YOUR GOAL = Output the data in full and exactly as presented.

DATA FOR THIS TASK =

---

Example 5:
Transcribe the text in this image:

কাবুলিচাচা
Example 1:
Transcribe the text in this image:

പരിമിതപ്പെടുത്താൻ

SOLVED PROBLEM =
---

Example 5:
Transcribe the text in this image:

কাবুলিচাচা
Example 1:
Transcribe the text in this image:

പരിമിതപ്പെടുത്താൻ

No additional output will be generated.